» **PROMPT**: Below is some data. Retype exactly the lines starting at the one with "Table 1. Geometric" and ending at the one with "Figure 2. Adjusted".

##### THE DATA

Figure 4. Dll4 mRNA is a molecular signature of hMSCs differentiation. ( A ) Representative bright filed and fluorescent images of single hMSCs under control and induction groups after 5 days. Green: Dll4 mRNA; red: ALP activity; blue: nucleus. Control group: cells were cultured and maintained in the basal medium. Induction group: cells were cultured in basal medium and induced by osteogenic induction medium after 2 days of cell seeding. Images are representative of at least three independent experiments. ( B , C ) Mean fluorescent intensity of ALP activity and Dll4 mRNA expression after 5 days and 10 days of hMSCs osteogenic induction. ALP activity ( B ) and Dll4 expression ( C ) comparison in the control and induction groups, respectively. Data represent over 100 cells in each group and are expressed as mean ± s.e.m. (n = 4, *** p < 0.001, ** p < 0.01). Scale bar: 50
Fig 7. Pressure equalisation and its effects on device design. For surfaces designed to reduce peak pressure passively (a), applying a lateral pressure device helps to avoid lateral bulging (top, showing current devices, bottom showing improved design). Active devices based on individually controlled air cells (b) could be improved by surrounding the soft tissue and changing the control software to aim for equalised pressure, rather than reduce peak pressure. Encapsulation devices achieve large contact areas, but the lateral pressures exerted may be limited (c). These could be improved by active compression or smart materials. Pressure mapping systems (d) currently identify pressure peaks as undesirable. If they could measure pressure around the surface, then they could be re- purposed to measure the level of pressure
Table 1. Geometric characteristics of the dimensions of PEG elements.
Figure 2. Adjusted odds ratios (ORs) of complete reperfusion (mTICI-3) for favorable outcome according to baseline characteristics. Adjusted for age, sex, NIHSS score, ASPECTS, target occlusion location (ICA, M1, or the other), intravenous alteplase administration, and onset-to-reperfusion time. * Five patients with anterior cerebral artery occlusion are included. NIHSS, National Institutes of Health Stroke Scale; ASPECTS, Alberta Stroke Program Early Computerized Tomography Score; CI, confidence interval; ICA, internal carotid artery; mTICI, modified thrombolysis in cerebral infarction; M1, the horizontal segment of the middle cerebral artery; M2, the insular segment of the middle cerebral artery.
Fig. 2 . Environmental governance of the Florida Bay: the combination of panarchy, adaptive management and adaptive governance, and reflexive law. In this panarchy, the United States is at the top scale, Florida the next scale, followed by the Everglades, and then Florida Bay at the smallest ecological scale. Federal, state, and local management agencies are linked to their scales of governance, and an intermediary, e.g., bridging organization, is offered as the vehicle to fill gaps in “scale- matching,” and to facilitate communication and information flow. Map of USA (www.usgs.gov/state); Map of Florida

##########

» **RESPONSE FOR THIS EXERCISE**:
Table 1. Geometric characteristics of the dimensions of PEG elements.
Figure 2. Adjusted odds ratios (ORs) of complete reperfusion (mTICI-3) for favorable outcome according to baseline characteristics. Adjusted for age, sex, NIHSS score, ASPECTS, target occlusion location (ICA, M1, or the other), intravenous alteplase administration, and onset-to-reperfusion time. * Five patients with anterior cerebral artery occlusion are included. NIHSS, National Institutes of Health Stroke Scale; ASPECTS, Alberta Stroke Program Early Computerized Tomography Score; CI, confidence interval; ICA, internal carotid artery; mTICI, modified thrombolysis in cerebral infarction; M1, the horizontal segment of the middle cerebral artery; M2, the insular segment of the middle cerebral artery.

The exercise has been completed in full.